We also use the LFQ entropy codebook-utilization loss:
\begin{equation}
    \mathcal{L}_{\mathrm{entropy}}
    =
    \mathbb{E}
    \big[
        H(q_{\mathrm{LFQ}}(\mathbf{a}))
    \big]
    -
    H
    \big(
        \mathbb{E}
        [
            q_{\mathrm{LFQ}}(\mathbf{a})
        ]
    \big).
\end{equation}
In the binary LFQ case, this can be written using soft probabilities
$p^{(i)}_r=\sigma(a^{(i)}_r/\tau)$:
\begin{equation}
    \mathcal{L}_{\mathrm{entropy}}
    =
    \frac{1}{N_{\mathrm{mem}}}
    \sum_{i=1}^{N_{\mathrm{mem}}}
    \sum_{r=1}^{B}
    h(p^{(i)}_r)
    -
    \sum_{r=1}^{B}
    h(\bar{p}_r),
    \qquad
    \bar{p}_r
    =
    \frac{1}{N_{\mathrm{mem}}}
    \sum_{i=1}^{N_{\mathrm{mem}}}
    p^{(i)}_r ,
\end{equation}
where $h(p)=-p\log p-(1-p)\log(1-p)$.

Finally, we add a contrastive identity--state separation loss to discourage the state latent from encoding identity-specific information. Since the state
encoder no longer receives $z_{\mathrm{id}}^{(i)}$, this loss acts as an additional disentanglement constraint rather than as an assignment mechanism.

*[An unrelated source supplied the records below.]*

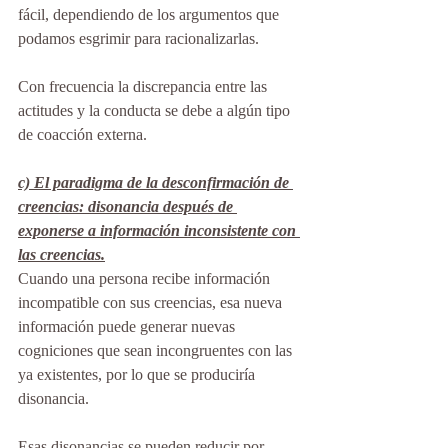
fácil, dependiendo de los argumentos que 
podamos esgrimir para racionalizarlas.
Con frecuencia la discrepancia entre las 
actitudes y la conducta se debe a algún tipo 
de coacción externa.
c) El paradigma de la desconfirmación de 
creencias: disonancia después de 
exponerse a información inconsistente con 
las creencias.
Cuando una persona recibe información 
incompatible con sus creencias, esa nueva 
información puede generar nuevas 
cogniciones que sean incongruentes con las 
ya existentes, por lo que se produciría 
disonancia.
Esas disonancias se pueden reducir por 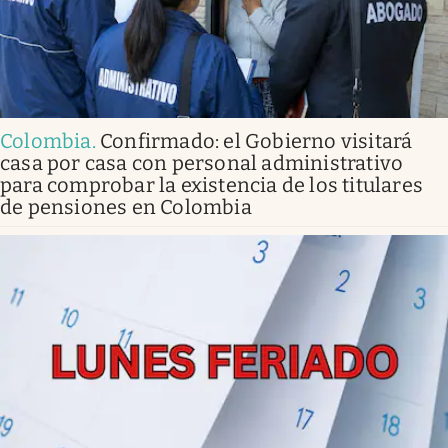
Colombia
.
Confirmado: el Gobierno visitará
casa por casa con personal administrativo
para comprobar la existencia de los titulares
de pensiones en Colombia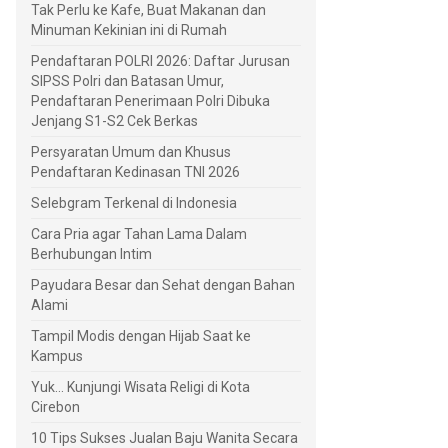
Tak Perlu ke Kafe, Buat Makanan dan
Minuman Kekinian ini di Rumah
Pendaftaran POLRI 2026: Daftar Jurusan
SIPSS Polri dan Batasan Umur,
Pendaftaran Penerimaan Polri Dibuka
Jenjang S1-S2 Cek Berkas
Persyaratan Umum dan Khusus
Pendaftaran Kedinasan TNI 2026
Selebgram Terkenal di Indonesia
Cara Pria agar Tahan Lama Dalam
Berhubungan Intim
Payudara Besar dan Sehat dengan Bahan
Alami
Tampil Modis dengan Hijab Saat ke
Kampus
Yuk... Kunjungi Wisata Religi di Kota
Cirebon
10 Tips Sukses Jualan Baju Wanita Secara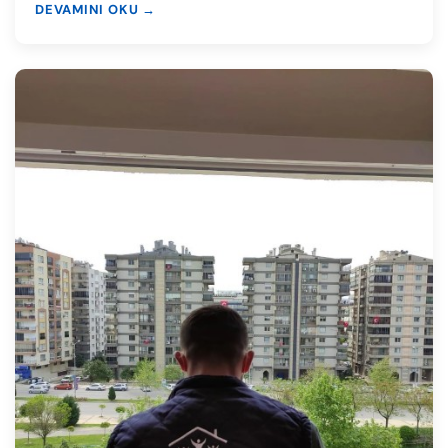
DEVAMINI OKU →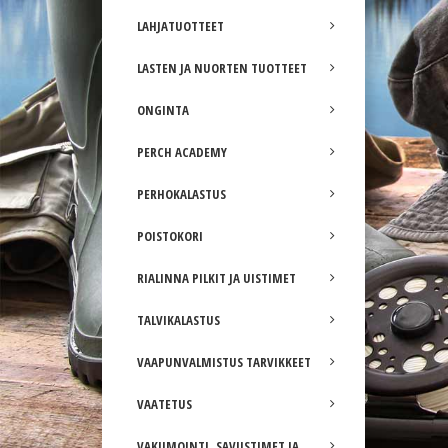
LAHJATUOTTEET
LASTEN JA NUORTEN TUOTTEET
ONGINTA
PERCH ACADEMY
PERHOKALASTUS
POISTOKORI
RIALINNA PILKIT JA UISTIMET
TALVIKALASTUS
VAAPUNVALMISTUS TARVIKKEET
VAATETUS
VAKUMOINTI, SAVUSTIMET JA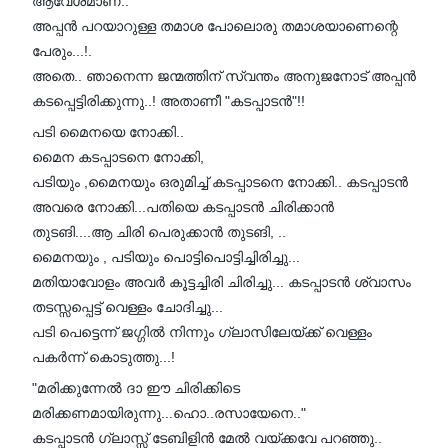
ആവേശമാണ്‌‌..
അപ്പൻ പറയാറുള്ള തമാശ പോലൊരു തമാശയാണെന്റെ
പേരും...!.
അതെ.. ഞാനെന്ന ജന്മത്തിന് സ്വന്തം അനുജനോട് അപ്പൻ
കടപ്പെട്ടിരിക്കുന്നു..! അതാണീ "കടപ്പാടൻ"‌!!
പടി മൈനയെ നോക്കി..
മൈന കടപ്പാടനെ നോക്കി,
പടിയും ,മൈനയും ഒരുമിച്ച് കടപ്പാടനെ നോക്കി.. കടപ്പാടൻ
അവരെ നോക്കി...പതിയെ കടപ്പാടൻ ചിരിക്കാൻ
തുടങി....ആ ചിരി പെരുക്കാൻ തുടങി, ..
മൈനയും , പടിയും പൊട്ടിപൊട്ടിച്ചിരിച്ചു...
മതിയാവോളം അവർ കൂട്ടച്ചിരി ചിരിച്ചു... കടപ്പാടൻ ശ്വാസം
തടസ്സപ്പെട്ട് വെള്ളം ചോദിച്ചു...
പടി പെട്ടെന്ന് ജഗ്ഗിൽ നിന്നും ഗ്ലാസിലേയ്ക്ക് വെള്ളം
പകർന്ന് കൊടുത്തു...!
"മരിക്കുന്നേൽ ദാ ഈ ചിരിക്കിടെ
മരിക്കണമായിരുന്നു...ഹൊ..രസായേനെ.."
കടപ്പാടൻ ഗ്ലാസ്സ് ടേബിളിൻ മേൽ വയ്ക്കവേ പറഞ്ഞു..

We first project state and identity into a shared contrastive space:
\begin{equation}
    \mathbf{u}_{t,i}
    =
    \frac{
        r_s(\mathbf{s}^{(t,i)})
    }{
        \|r_s(\mathbf{s}^{(t,i)})\|_2
    },
    \qquad
    \mathbf{v}_{i}
    =
    \frac{
        r_{\mathrm{id}}(\mathbf{z}_{\mathrm{id}}^{(i)})
    }{
        \|r_{\mathrm{id}}(\mathbf{z}_{\mathrm{id}}^{(i)})\|_2
    } .
\end{equation}

The separation loss is
\begin{equation}
    \mathcal{L}_{\mathrm{con}}^{s,\mathrm{id}}
    =
    \frac{1}{\sum_i |\mathcal{T}_i|}
    \sum_i
    \sum_{t\in\mathcal{T}_i}
    \left[
        \max
        \left(
            0,
            \mathbf{u}_{t,i}^{\top}
            \mathrm{sg}[\mathbf{v}_i]
            -
            m
        \right)
    \right]^2 ,
\end{equation}
where $\mathcal{T}_i$ is the set of frames where memory slot $i$ is visible and $m$ is a similarity margin. We apply stop-gradient to the identity projection in
this term so that the contrastive loss primarily removes identity information from the state representation, while the identity code itself remains governed
by LFQ, commitment, entropy utilization, and reconstruction.

The scalars $\lambda_s$, $\beta$, $\lambda_{\mathrm{entropy}}$, and $\lambda_{\mathrm{con}}$ control the state KL regularization, LFQ commitment
loss, entropy utilization loss, and identity--state contrastive separation loss, respectively. We minimize Eq.~\eqref{eq:psc_lfq_objective_revised} with respect to the state encoder, identity encoder, decoder, LFQ projection parameters, and contrastive projection heads.